Conversations with Generations: Ellie
Victor / 3 Dec 2012 / Ubiquity Insights
My name is Victor Rose and I love stories and conversations with generations; I created this blog with the intention of listening to different people of disparate ages tell me their timeless truths. I wanted to hear what someone from the upcoming generation, the Millennials, might have to say about retirement and the future. Born after 1981, they represent a youth that has experienced so much cultural, political, technological and economic change. They were born into interesting times.
Ellie Ridge is not your typical 16-year-old. I met her at a Philz Coffee in North Berkeley, CA. At 16, she was working 2 jobs, in addition to attending community college full-time. She also just came back from a self-funded European summer adventure.
Victor: So Ellie what is the first thing that comes to mind when I say the word “Retirement”?
Ellie: Not having to work. Living a comfortable life. I guess I would hope that when I retire, I would be able to live the same life that I lived when I was still working.
Victor: When do you think you’re going to retire?
Ellie: I want to retire when I’m 65 but I know that people have to retire a lot later now.
V: What types of behavior do you think could help you in that goal?
E: Putting money away and making investments, like buying a home. Not having to pay a mortgage when I’m older.
V: I’m very impressed that you know that!
E: I just want to have everything settled so that the only money I have to be spending is on maintenance.
Where did Ellie get all her wisdom?

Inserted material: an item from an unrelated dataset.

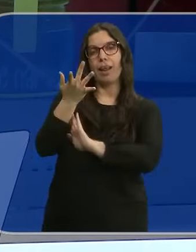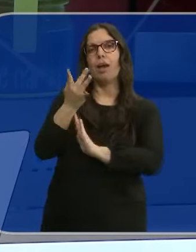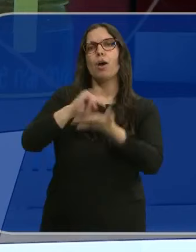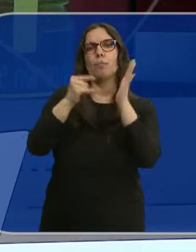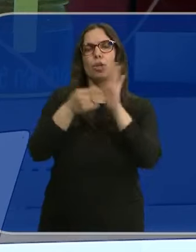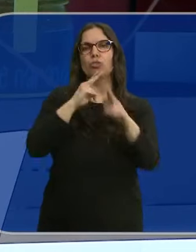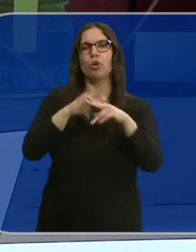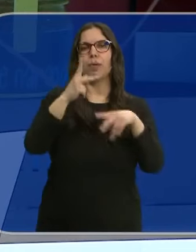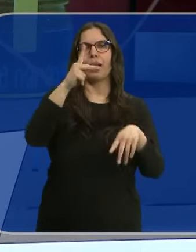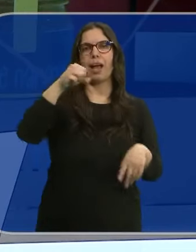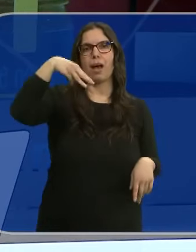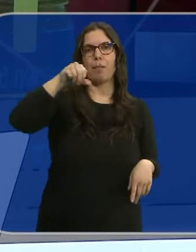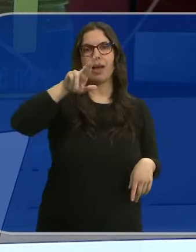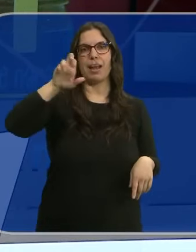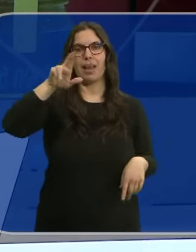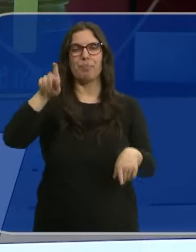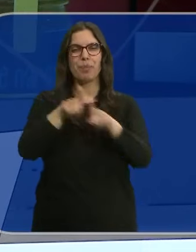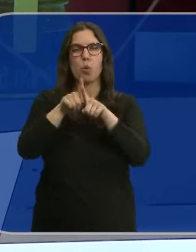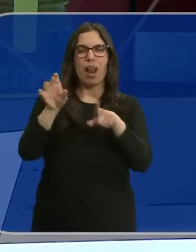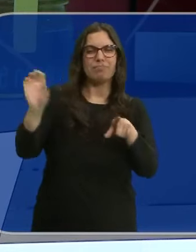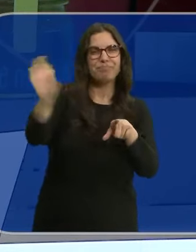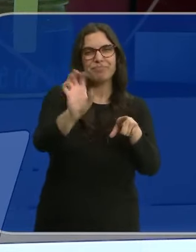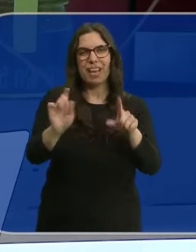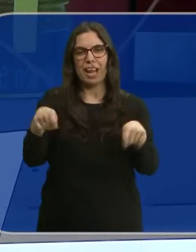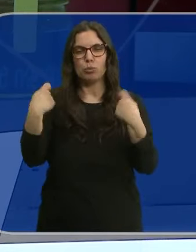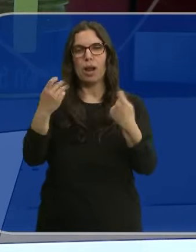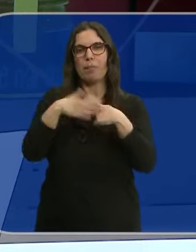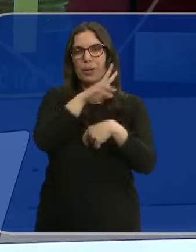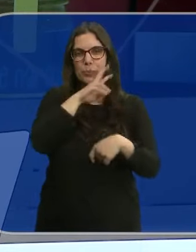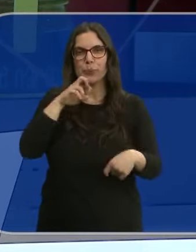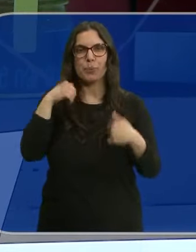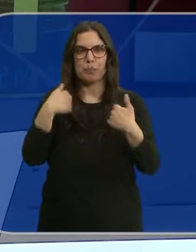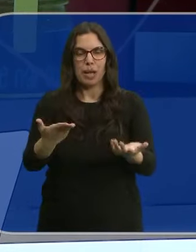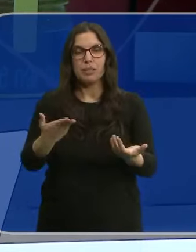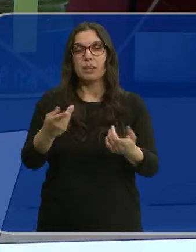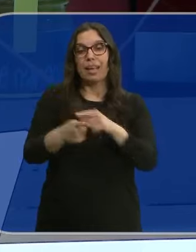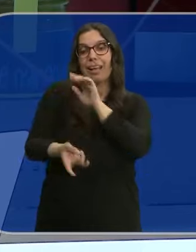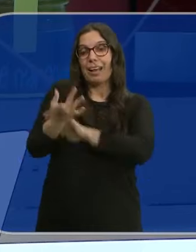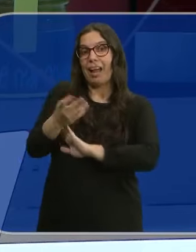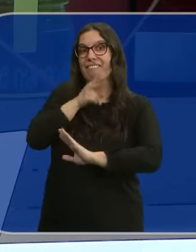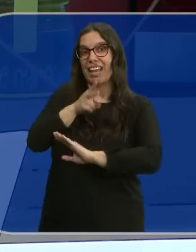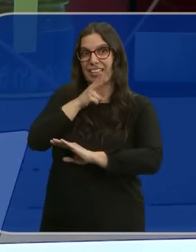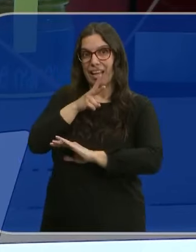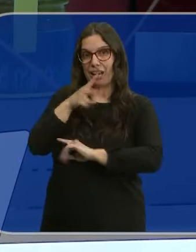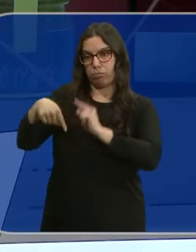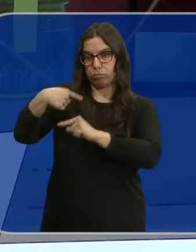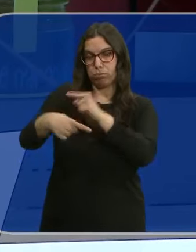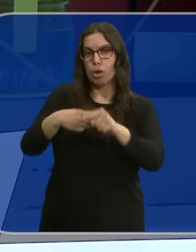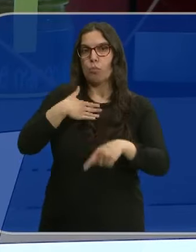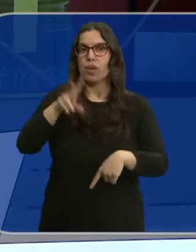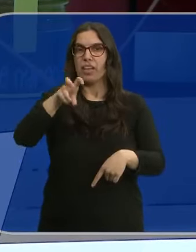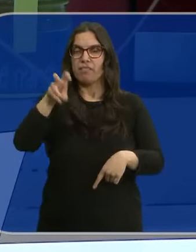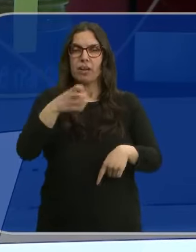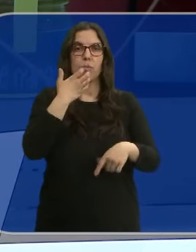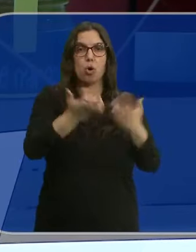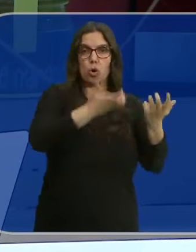proyecto Camarere, un sazonador natural que pretende encontrar soluciones. Está creado a partir de vegetales y se puede utilizar en la cocina y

Who taught her about saving?
“Nobody taught me.”
Ellie described that she’d witnessed people around her make poor financial choices. Those choices created hard-felt consequences.
“I never want to be like that when I grow up. I don’t, on the one hand, want the value of my life placed on money. I don’t think your value is in your money or money will bring you happiness, but I know that money brings you ease and comfort.”
If Ellie represents the next generation if the next generation can learn from others’ mistakes and misfortunes, if they can think ahead and plan and act now, then we have a bright future ahead of us.